Czechoslovakia and European Security

October 18, 1968

Report Outline
Results of Soviet Power Shift to West
Landmarks in History of Czechoslovaks
Pressure for Home Rule in East Europe
Re-Evaluation of the Position of Nato
Special Focus

Results of Soviet Power Shift to West

The 50th anniversary of the independence of Czechoslovakia on October 28 will be greeted with mixed emotions by citizens of that central European country. Years ending in the numeral “8” have often proved fateful in the nation's short history. The Munich Pact, which severed the Sudetenland from Czechoslovakia, was concluded in September 1938. The postwar Communist coup took place in February 1948. Then, on Aug. 20–21, 1968, troops of the Soviet Union and of four Communist countries in Eastern Europe invaded Czechoslovakia and undertook to snuff out freedoms that had been introduced only months earlier.

Czechoslovakia, like Poland, has the misfortune to occupy a strategic geographic position between the Soviet Union and Germany, Europe's two foremost powers. Nazi occupation of all of Czechoslovakia in March 1939 led directly to Hitler's invasion of Poland and the start of World War II in September of that year. The recent invasion has had the effect of exacerbating existing differences in the world Communist movement. And it is likely to bring reassessment of military plans by members of the North Atlantic Treaty Organization, the defensive alliance that was formed in part to meet the threat raised by the coup in Czechoslovakia two decades ago.

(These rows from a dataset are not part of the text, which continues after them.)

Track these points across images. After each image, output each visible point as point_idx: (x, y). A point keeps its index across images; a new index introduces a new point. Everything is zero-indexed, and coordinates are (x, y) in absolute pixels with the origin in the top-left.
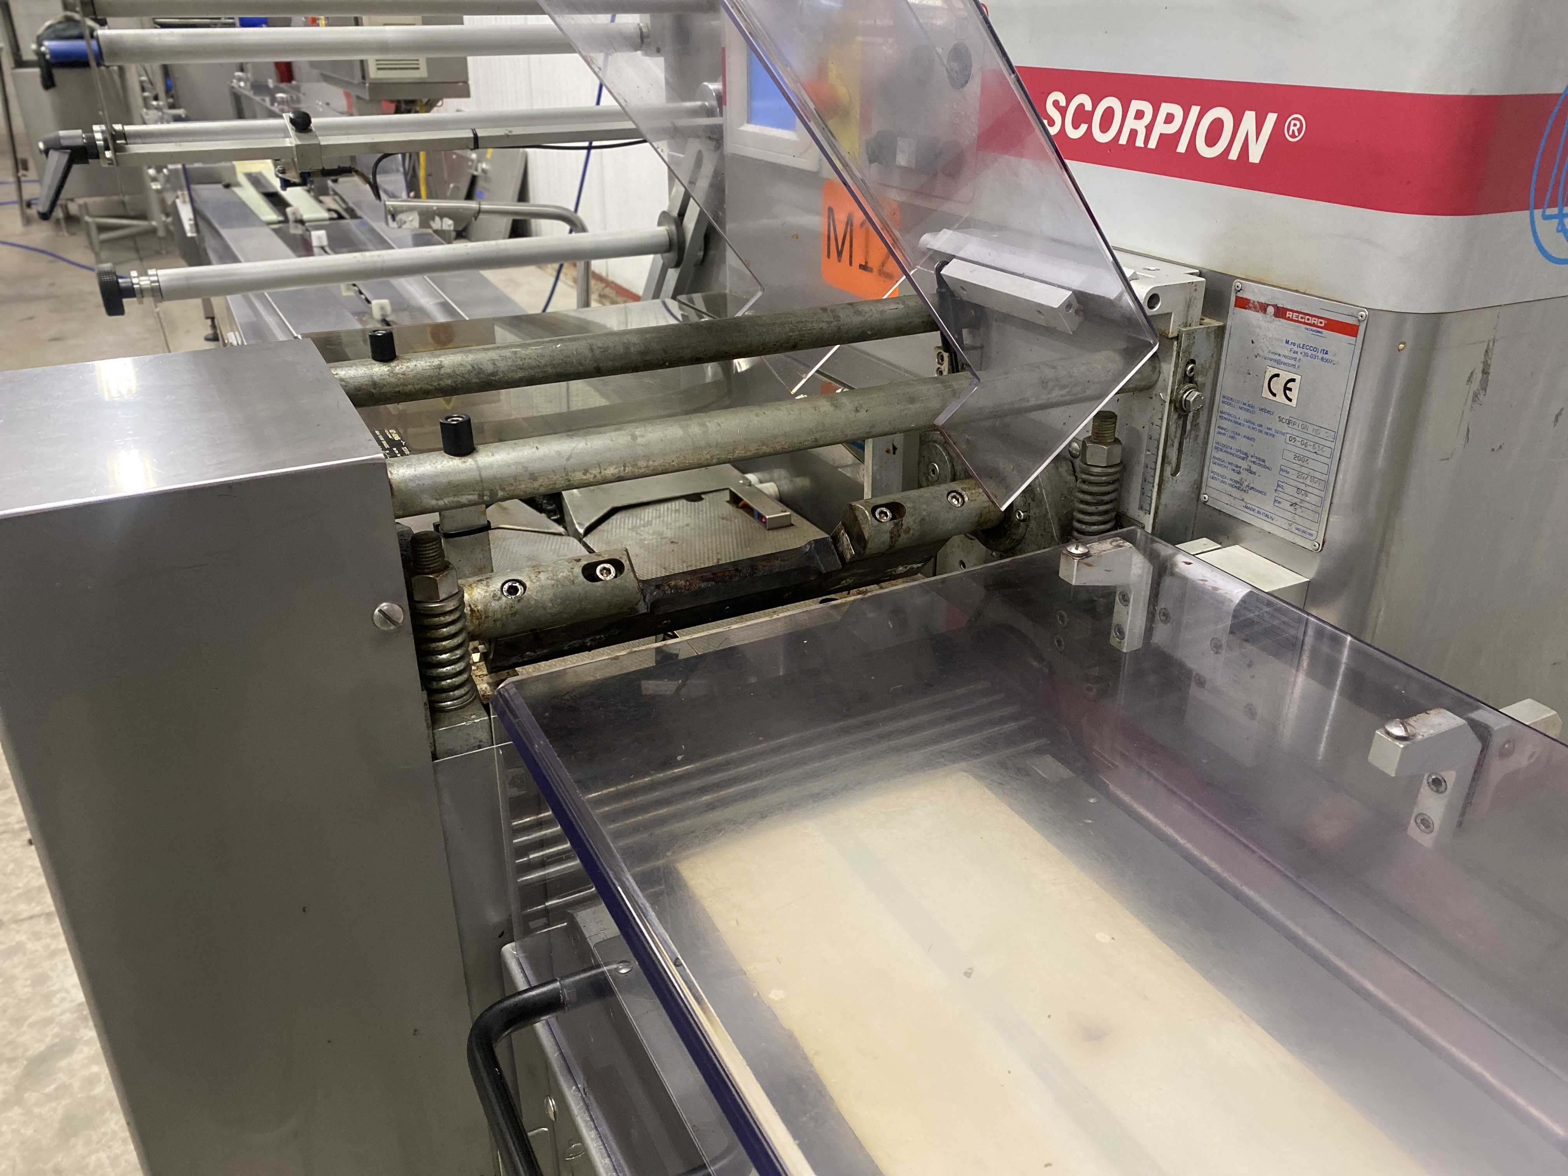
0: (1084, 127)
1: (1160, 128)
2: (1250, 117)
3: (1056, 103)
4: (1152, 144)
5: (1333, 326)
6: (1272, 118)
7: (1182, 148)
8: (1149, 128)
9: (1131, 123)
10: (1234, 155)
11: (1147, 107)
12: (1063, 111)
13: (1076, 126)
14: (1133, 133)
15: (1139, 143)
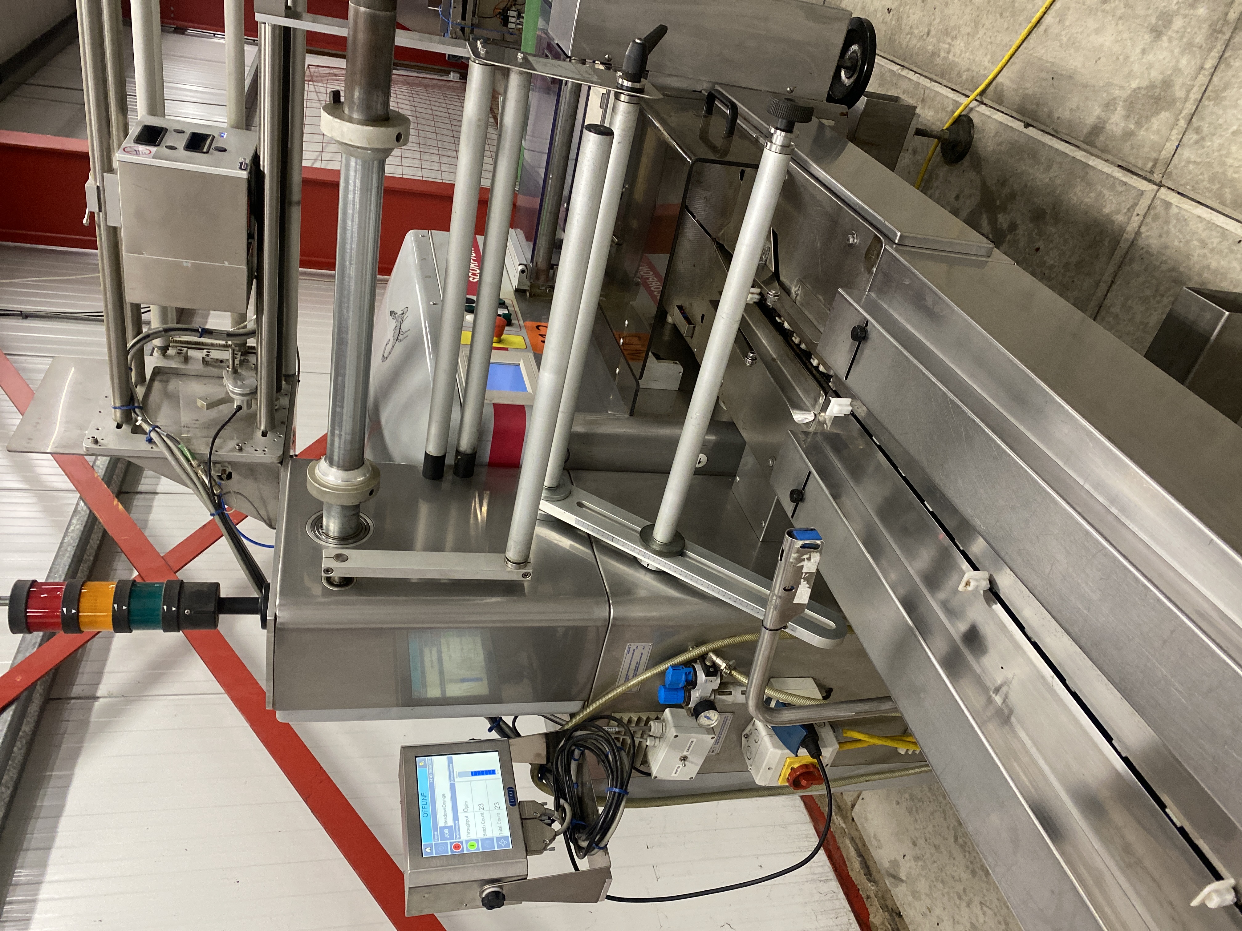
3: (473, 279)
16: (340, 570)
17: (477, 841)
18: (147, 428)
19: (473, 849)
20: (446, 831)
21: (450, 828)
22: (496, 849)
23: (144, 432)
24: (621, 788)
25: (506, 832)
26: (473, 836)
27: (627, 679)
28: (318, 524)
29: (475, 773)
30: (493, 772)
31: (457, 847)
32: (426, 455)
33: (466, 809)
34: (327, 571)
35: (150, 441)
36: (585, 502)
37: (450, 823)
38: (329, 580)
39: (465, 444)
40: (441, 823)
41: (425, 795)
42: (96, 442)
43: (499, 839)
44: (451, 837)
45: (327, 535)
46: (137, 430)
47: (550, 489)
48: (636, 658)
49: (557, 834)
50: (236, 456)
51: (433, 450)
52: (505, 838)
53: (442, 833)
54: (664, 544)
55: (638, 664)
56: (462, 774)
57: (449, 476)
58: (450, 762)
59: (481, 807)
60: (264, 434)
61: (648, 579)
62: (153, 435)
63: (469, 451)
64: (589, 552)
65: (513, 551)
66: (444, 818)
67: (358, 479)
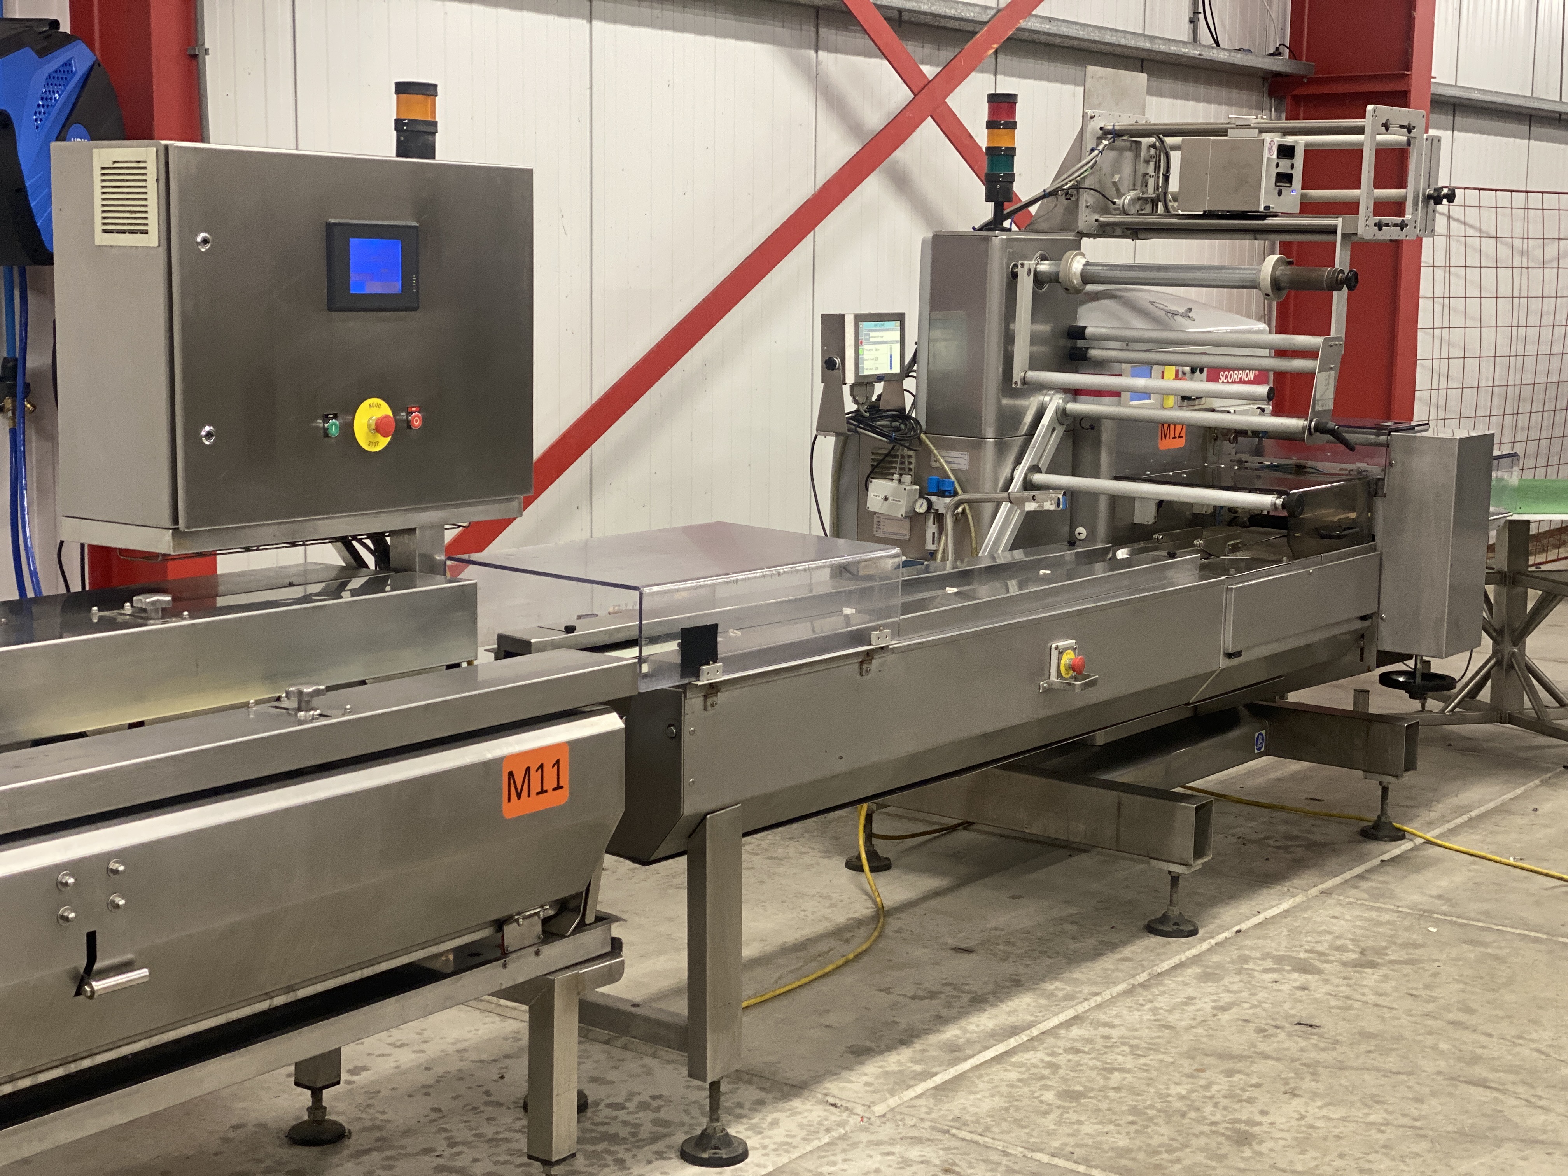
0: (1227, 380)
8: (1238, 377)
9: (1235, 376)
11: (1237, 373)
12: (1224, 376)
13: (1225, 379)
14: (1235, 379)
16: (1022, 272)
17: (862, 355)
18: (1101, 147)
19: (859, 352)
20: (870, 337)
21: (868, 339)
22: (860, 365)
23: (1098, 145)
25: (865, 373)
26: (865, 352)
27: (943, 457)
28: (1044, 258)
29: (891, 357)
30: (891, 368)
31: (861, 343)
32: (1085, 327)
33: (877, 350)
34: (1022, 265)
35: (1093, 150)
36: (1055, 433)
37: (872, 340)
38: (1016, 266)
39: (1094, 353)
40: (872, 334)
41: (883, 325)
42: (1092, 118)
43: (862, 368)
44: (864, 340)
45: (1037, 264)
46: (1100, 139)
47: (1064, 410)
48: (957, 460)
49: (858, 406)
50: (1082, 204)
51: (1089, 331)
52: (863, 372)
53: (866, 335)
54: (1031, 481)
55: (953, 463)
56: (891, 348)
57: (1069, 343)
58: (897, 342)
59: (877, 359)
60: (1097, 220)
61: (1007, 472)
62: (1096, 152)
63: (1088, 355)
64: (1023, 433)
65: (1032, 375)
66: (874, 336)
67: (1077, 281)
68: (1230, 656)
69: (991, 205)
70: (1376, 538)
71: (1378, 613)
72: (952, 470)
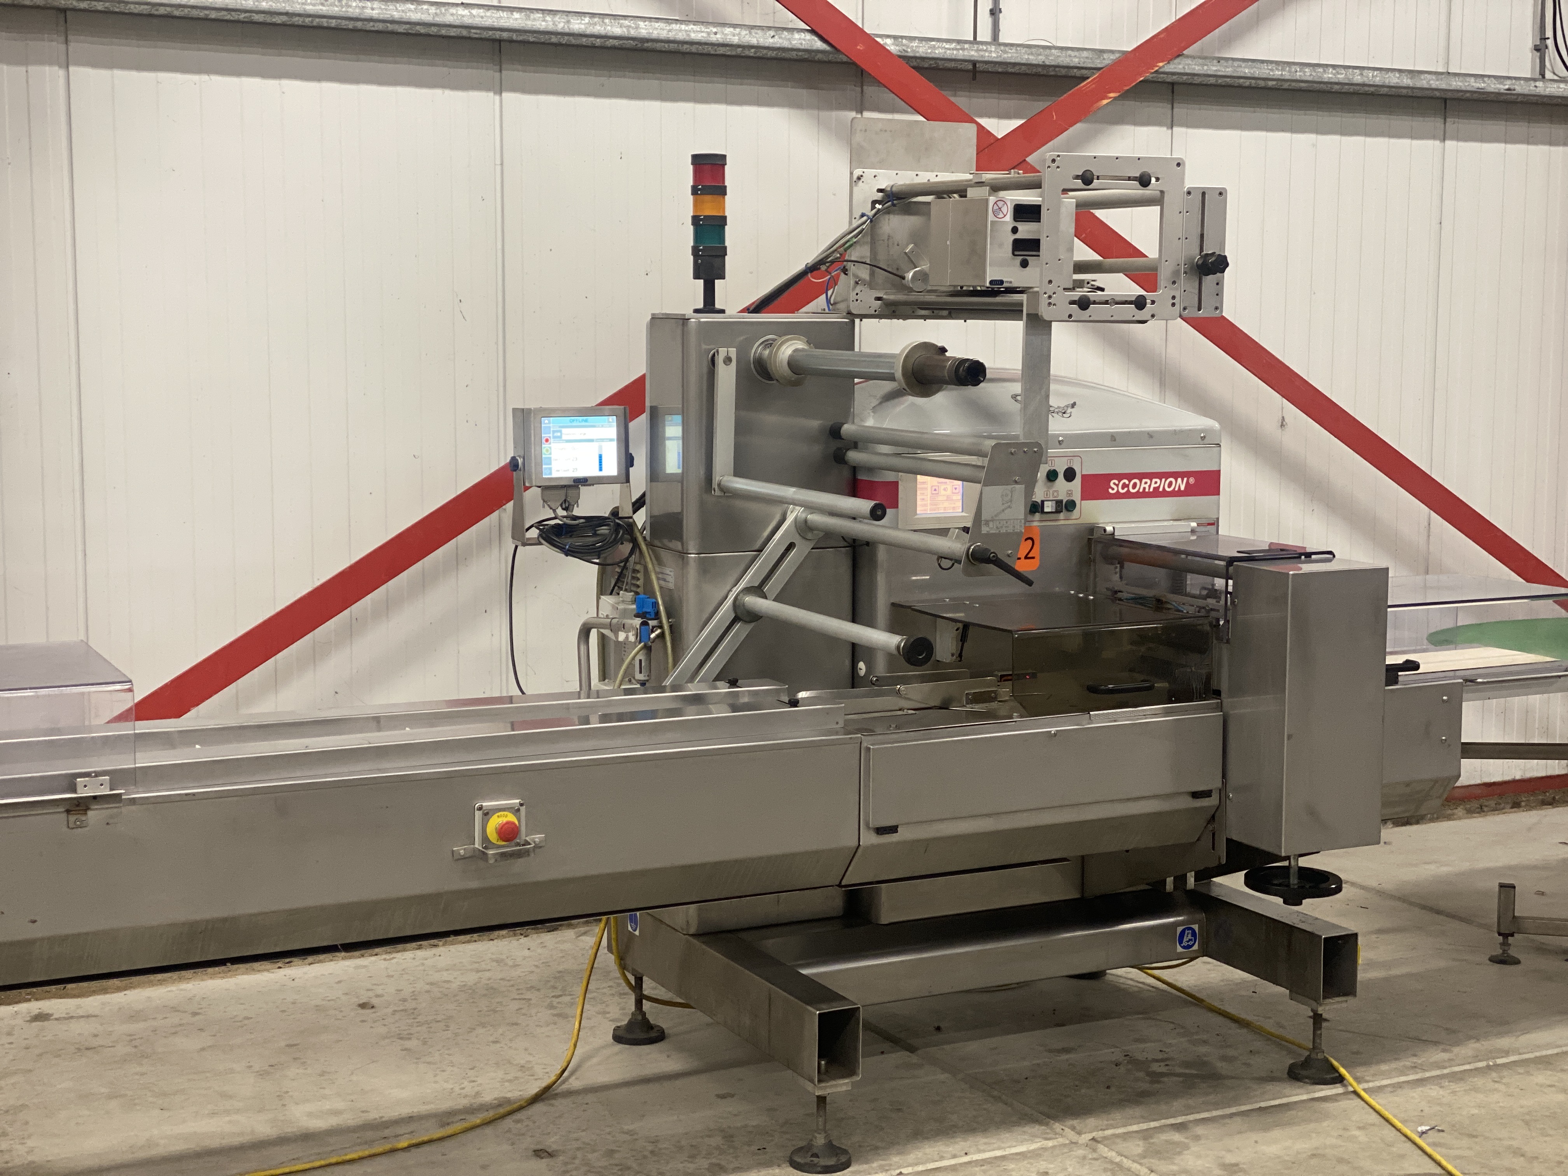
0: (1126, 489)
1: (1153, 485)
2: (1179, 480)
3: (1114, 484)
4: (1151, 490)
5: (1209, 524)
6: (1185, 479)
7: (1161, 489)
8: (1150, 486)
9: (1143, 485)
10: (1176, 489)
11: (1149, 481)
12: (1117, 485)
13: (1123, 488)
14: (1144, 488)
15: (1147, 490)
16: (718, 360)
17: (550, 454)
18: (872, 213)
19: (544, 451)
20: (559, 434)
21: (560, 437)
22: (544, 466)
23: (870, 210)
24: (568, 550)
25: (555, 475)
26: (554, 452)
27: (656, 573)
29: (600, 457)
30: (601, 469)
31: (547, 440)
32: (842, 425)
33: (573, 449)
35: (862, 216)
36: (794, 548)
37: (565, 437)
38: (717, 353)
39: (858, 456)
40: (564, 431)
41: (586, 421)
42: (865, 178)
43: (550, 469)
44: (554, 437)
46: (875, 204)
47: (806, 521)
48: (666, 577)
49: (554, 511)
50: (851, 280)
51: (847, 429)
52: (551, 474)
53: (557, 431)
54: (742, 602)
55: (665, 580)
56: (600, 448)
57: (835, 444)
58: (611, 440)
59: (577, 459)
60: (878, 299)
63: (846, 458)
66: (568, 433)
67: (785, 370)
68: (881, 831)
69: (701, 282)
70: (1223, 695)
71: (1223, 791)
72: (661, 588)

East-West Relations Since the August Invasion

The invasion of Czechoslovakia arrested a trend toward improved relations between the United States and the Soviet Union and between the countries of Eastern and Western Europe. On the very day the invasion took place, President Johnson was to have announced an early trip to Russia to meet with Premier Aleksei N. Kosygin and launch U. S.Soviet talks on limitation of offensive and defensive missiles. George F. Kennan, former U. S. Ambassador to the Soviet Union, said on Sept. 22 that he would consider it “pure madness” if the President still contemplated going to Russia after what had happened in Czechoslovakia. Instead of meeting with the Soviet leaders, Kennan said, Johnson should send 100,000 additional troops to Europe “and tell the Russians: ‘We will not take them out until you leave Czechoslovakia.’” It had been reported in Washington six days earlier that the administration was considering a temporary increase in American combat strength in Europe.